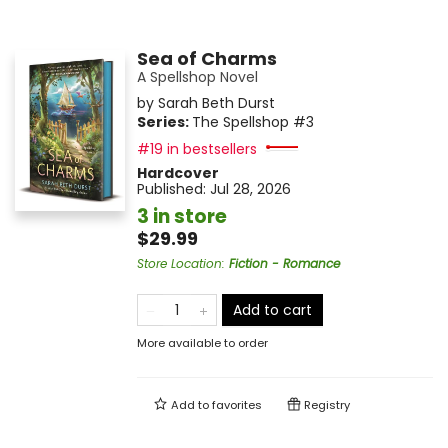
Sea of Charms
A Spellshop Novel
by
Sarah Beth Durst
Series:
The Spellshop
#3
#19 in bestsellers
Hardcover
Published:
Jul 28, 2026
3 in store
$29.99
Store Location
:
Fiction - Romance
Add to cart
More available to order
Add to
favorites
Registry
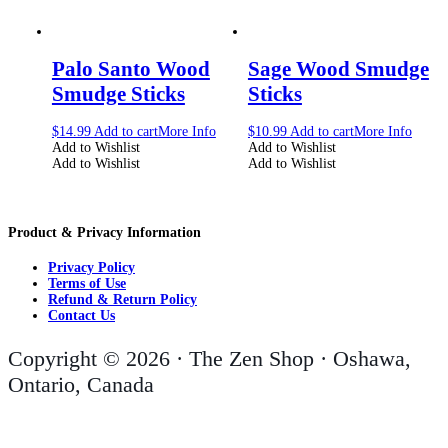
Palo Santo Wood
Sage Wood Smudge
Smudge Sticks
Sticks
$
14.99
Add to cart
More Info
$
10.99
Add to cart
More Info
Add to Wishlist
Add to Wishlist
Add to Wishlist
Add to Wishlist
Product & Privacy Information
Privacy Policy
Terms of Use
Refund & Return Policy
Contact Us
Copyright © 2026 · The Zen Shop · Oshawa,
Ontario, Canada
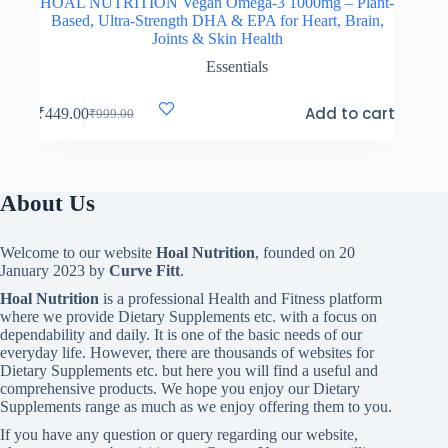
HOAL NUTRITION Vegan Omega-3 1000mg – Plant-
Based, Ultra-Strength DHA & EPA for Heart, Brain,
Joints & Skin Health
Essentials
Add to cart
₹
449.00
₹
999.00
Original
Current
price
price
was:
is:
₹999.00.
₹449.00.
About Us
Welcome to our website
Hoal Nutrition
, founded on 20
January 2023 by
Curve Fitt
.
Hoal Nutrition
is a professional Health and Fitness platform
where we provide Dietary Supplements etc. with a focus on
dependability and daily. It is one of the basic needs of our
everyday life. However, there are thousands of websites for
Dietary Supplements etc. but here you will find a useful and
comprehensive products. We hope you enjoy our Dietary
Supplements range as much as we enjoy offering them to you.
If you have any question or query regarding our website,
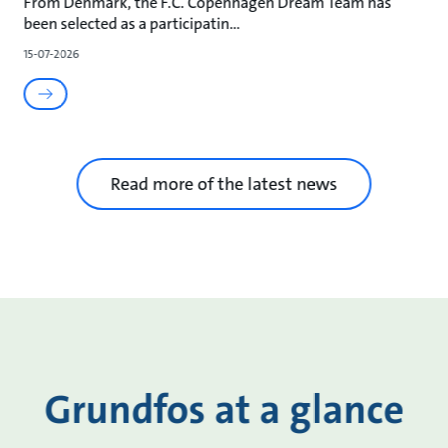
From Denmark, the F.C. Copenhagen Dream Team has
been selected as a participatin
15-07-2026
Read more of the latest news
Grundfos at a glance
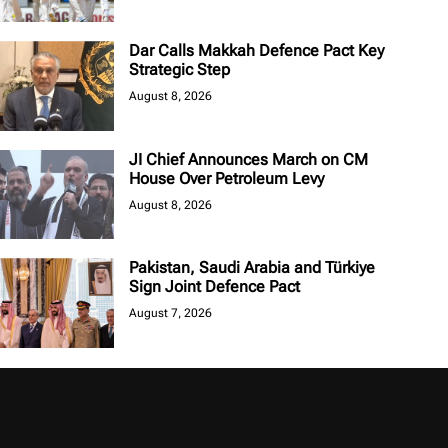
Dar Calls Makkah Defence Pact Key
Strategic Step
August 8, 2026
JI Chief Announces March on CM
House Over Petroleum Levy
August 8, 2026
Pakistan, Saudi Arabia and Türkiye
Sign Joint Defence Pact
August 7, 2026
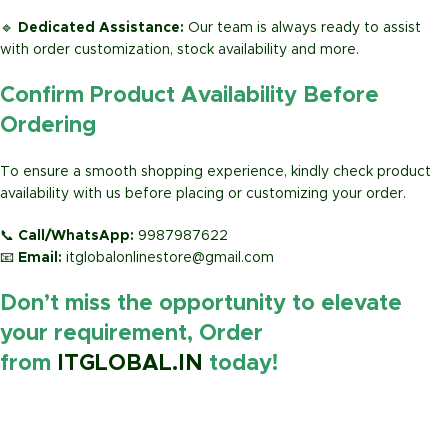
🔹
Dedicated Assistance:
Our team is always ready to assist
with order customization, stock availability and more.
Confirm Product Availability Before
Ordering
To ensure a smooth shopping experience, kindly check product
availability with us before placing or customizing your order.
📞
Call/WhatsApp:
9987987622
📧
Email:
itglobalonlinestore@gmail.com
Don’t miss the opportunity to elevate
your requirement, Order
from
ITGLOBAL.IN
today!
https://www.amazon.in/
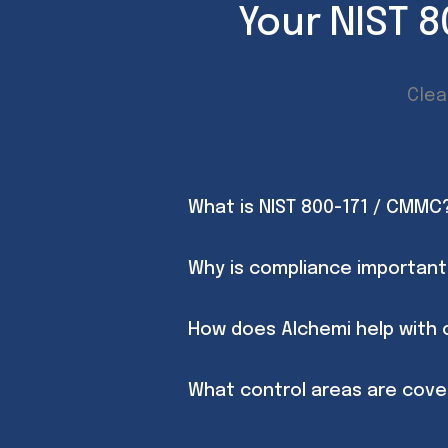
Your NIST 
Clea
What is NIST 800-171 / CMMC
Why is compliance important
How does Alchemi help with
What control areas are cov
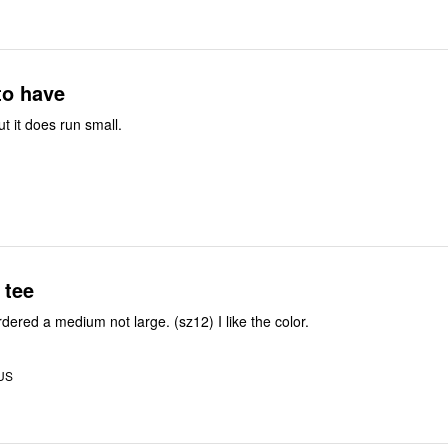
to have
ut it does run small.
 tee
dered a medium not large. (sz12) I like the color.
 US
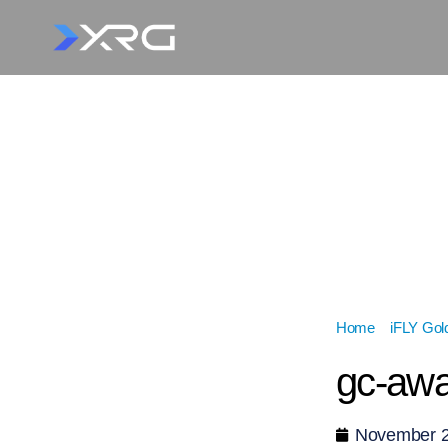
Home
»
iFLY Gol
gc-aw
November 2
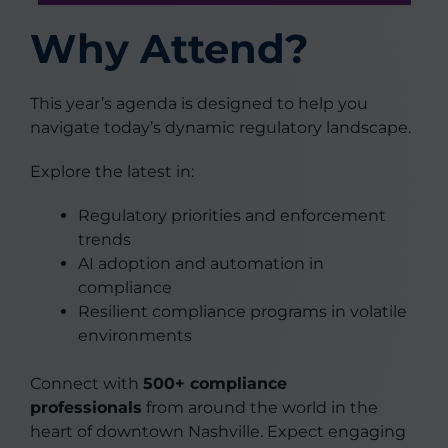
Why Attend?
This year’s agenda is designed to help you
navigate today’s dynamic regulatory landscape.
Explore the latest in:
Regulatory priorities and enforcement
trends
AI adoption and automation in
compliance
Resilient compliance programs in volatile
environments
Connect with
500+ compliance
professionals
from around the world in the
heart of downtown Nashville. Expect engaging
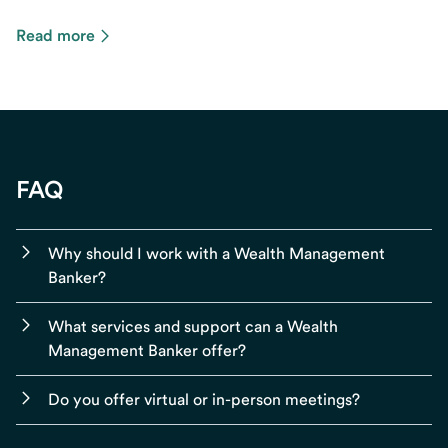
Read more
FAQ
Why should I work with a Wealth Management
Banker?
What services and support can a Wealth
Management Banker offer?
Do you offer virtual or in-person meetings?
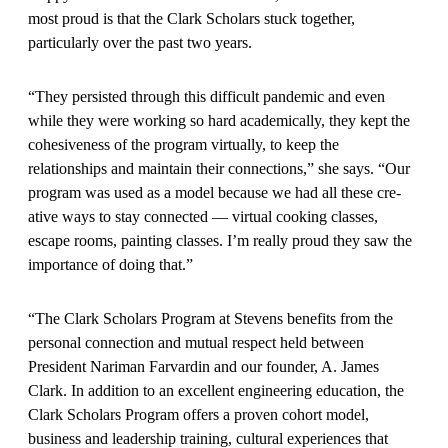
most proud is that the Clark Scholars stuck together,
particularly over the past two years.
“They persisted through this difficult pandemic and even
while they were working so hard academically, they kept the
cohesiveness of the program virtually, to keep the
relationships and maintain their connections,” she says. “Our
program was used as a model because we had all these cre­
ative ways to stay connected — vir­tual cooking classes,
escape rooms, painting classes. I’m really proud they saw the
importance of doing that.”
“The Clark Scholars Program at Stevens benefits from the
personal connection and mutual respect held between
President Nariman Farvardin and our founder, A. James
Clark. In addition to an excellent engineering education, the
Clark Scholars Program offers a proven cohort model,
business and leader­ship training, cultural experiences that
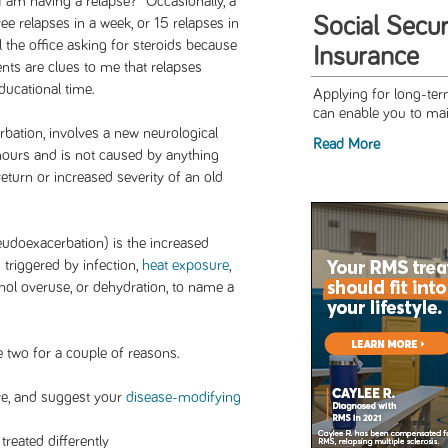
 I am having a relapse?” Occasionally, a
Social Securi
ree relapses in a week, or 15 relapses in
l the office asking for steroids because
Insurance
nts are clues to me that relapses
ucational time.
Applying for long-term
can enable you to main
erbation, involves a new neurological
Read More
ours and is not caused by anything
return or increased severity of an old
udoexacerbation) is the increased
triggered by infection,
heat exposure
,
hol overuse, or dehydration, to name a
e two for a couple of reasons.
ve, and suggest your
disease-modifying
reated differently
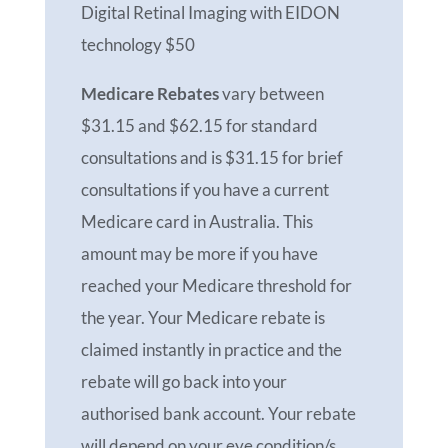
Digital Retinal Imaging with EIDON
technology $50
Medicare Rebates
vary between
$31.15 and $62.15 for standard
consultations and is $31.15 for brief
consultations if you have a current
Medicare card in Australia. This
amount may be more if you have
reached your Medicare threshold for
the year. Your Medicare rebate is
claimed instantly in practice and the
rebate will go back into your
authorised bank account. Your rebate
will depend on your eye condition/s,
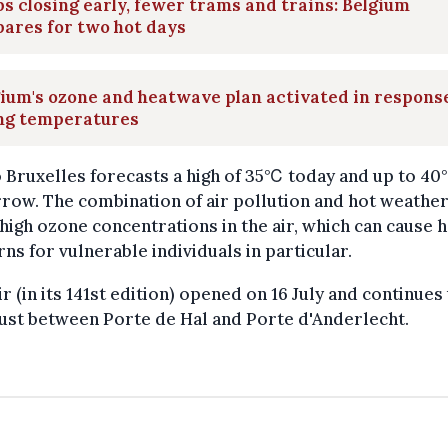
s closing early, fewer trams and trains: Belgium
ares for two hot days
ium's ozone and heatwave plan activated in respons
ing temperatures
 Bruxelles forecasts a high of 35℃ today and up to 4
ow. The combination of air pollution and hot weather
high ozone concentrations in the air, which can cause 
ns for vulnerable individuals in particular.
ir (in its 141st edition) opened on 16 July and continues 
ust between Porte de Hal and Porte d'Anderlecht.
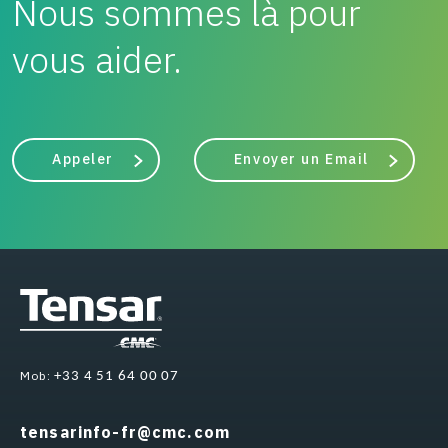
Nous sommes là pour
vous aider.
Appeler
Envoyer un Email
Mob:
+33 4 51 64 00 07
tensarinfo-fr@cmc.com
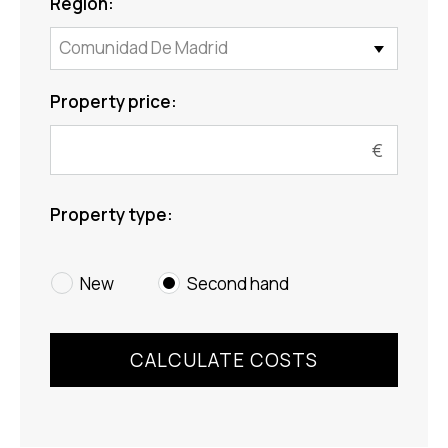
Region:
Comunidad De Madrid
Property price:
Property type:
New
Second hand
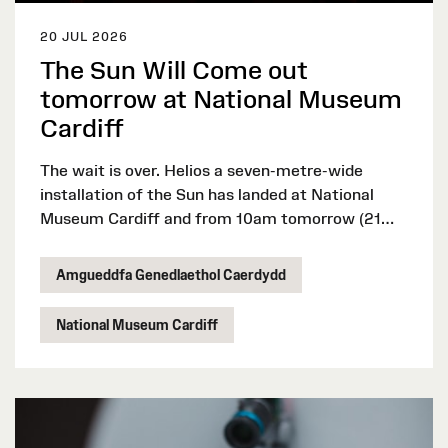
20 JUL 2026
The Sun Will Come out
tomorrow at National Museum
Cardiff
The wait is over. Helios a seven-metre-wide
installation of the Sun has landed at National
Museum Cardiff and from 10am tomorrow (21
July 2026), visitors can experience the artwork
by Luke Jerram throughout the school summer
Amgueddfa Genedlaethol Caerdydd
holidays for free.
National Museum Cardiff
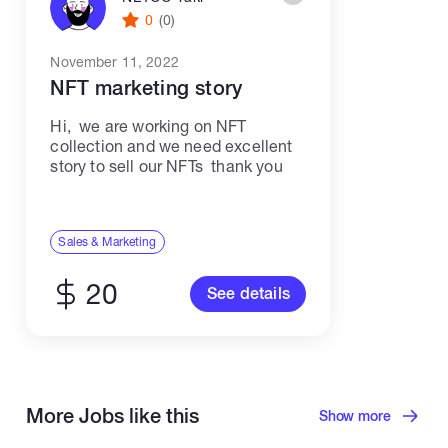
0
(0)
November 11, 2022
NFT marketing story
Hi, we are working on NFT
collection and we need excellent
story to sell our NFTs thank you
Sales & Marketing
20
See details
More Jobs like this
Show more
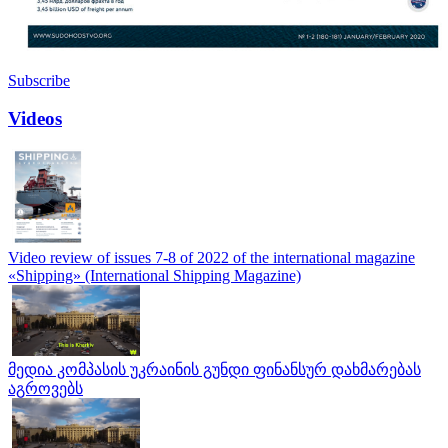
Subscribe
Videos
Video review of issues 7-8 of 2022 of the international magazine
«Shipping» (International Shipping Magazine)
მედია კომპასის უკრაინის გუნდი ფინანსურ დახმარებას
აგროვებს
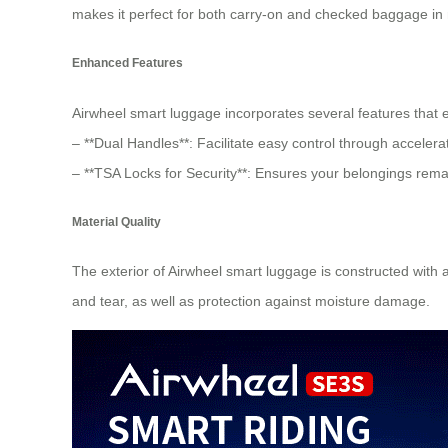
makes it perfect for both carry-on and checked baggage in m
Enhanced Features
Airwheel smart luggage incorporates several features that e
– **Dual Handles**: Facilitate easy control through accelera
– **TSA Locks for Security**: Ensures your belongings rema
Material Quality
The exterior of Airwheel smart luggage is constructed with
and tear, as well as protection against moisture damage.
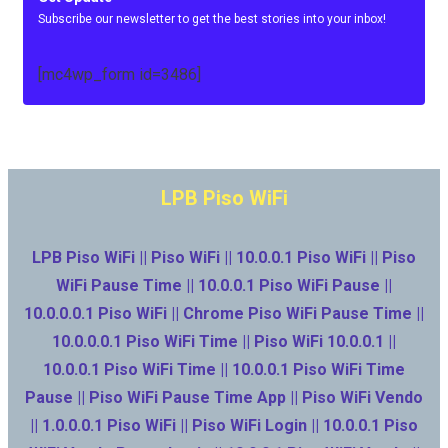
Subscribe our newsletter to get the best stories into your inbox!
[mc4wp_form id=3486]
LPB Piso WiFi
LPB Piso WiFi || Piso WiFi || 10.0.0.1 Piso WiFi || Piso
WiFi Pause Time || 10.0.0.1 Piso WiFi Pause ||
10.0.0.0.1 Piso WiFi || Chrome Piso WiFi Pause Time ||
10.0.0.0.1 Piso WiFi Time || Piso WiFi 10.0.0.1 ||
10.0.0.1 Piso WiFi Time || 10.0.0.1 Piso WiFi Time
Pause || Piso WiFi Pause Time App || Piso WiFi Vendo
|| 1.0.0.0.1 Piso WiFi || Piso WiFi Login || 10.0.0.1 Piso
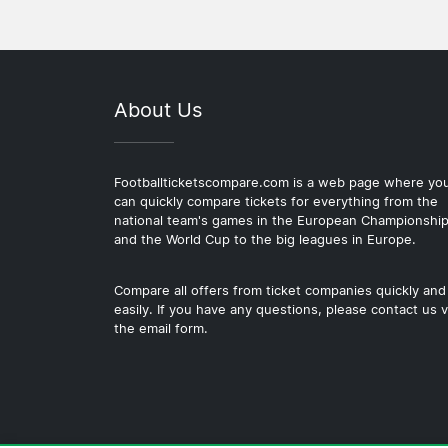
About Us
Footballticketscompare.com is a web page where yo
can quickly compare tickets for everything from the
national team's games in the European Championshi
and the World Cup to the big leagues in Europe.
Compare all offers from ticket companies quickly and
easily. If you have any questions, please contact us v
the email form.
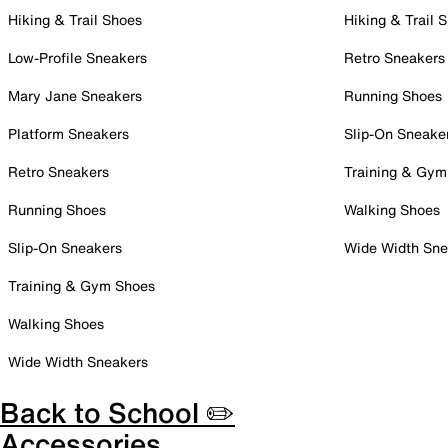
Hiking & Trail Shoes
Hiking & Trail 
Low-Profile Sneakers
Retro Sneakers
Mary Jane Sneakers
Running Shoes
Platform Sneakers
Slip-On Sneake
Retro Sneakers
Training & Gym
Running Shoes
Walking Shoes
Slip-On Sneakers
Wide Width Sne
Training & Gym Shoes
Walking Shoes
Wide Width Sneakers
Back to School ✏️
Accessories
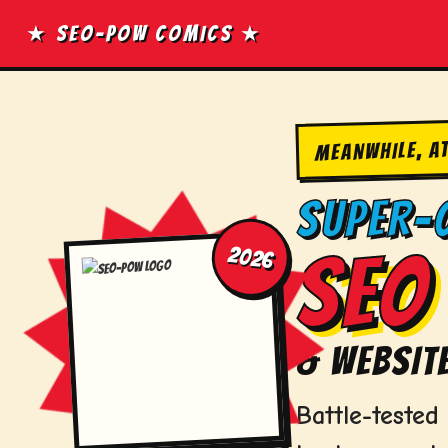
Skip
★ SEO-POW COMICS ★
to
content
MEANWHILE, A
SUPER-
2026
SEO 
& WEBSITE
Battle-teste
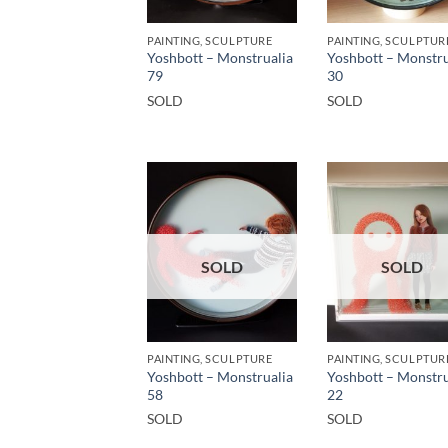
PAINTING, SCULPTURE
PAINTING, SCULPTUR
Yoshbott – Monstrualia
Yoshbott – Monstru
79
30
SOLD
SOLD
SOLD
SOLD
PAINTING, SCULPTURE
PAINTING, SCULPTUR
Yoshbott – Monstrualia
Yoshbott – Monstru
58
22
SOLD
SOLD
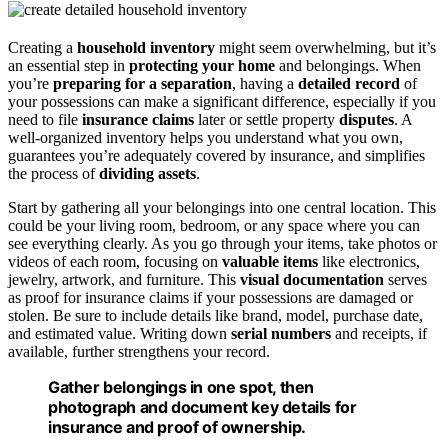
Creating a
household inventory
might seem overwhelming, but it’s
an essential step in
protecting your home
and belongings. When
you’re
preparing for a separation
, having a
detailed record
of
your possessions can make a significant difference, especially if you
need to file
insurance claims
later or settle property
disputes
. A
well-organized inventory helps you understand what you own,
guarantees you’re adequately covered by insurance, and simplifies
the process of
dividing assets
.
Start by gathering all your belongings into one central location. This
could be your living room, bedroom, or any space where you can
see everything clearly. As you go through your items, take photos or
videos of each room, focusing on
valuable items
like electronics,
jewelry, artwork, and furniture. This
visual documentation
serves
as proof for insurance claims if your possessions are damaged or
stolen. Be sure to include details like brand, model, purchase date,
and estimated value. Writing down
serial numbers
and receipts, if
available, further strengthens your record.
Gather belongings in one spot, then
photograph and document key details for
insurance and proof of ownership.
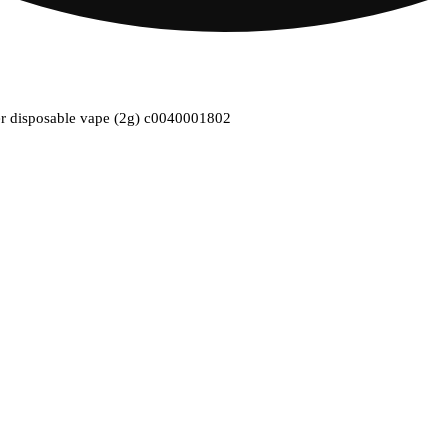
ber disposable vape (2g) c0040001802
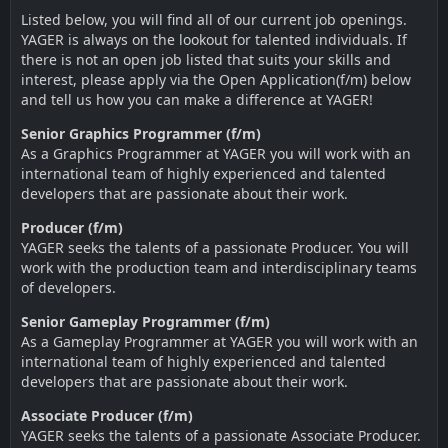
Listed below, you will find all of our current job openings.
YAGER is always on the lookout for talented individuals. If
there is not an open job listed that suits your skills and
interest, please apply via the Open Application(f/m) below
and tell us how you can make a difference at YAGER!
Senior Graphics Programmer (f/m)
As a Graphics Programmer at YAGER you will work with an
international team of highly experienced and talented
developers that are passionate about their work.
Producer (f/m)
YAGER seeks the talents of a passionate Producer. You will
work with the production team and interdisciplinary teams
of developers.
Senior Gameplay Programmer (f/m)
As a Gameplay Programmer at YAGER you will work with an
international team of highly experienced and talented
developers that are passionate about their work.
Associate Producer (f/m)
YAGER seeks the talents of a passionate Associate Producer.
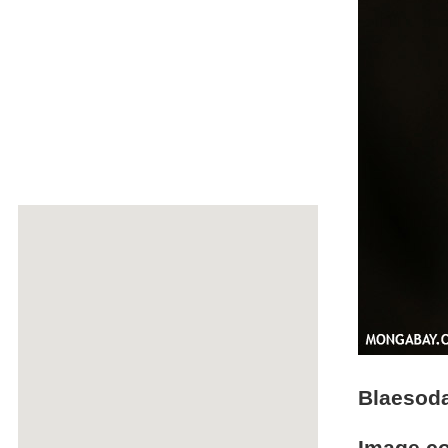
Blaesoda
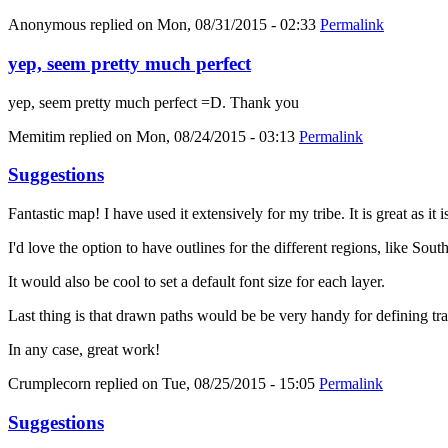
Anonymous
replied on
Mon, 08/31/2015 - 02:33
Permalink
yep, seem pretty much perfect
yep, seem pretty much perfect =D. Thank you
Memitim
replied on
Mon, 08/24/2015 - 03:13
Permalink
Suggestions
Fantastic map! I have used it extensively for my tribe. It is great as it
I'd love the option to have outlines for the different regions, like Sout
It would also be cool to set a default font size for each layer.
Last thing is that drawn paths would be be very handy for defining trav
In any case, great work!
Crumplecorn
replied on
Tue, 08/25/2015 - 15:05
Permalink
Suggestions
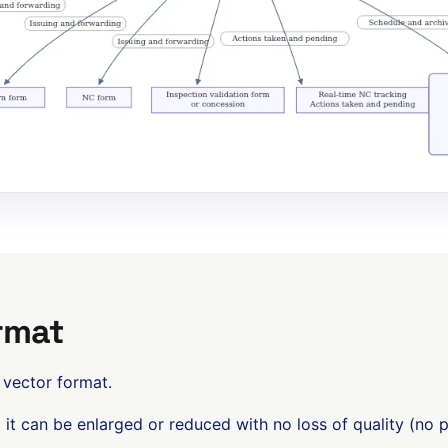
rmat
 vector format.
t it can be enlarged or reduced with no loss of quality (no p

**Directive:**
Set down, exactly as they stand above, the lines starting with the line with "control through accelera" and going on through the line with "and tear, as", and no others.

**Answer to this problem:**
– **Dual Handles**: Facilitate easy control through accelera
– **TSA Locks for Security**: Ensures your belongings rema
Material Quality
The exterior of Airwheel smart luggage is constructed with
and tear, as well as protection against moisture damage.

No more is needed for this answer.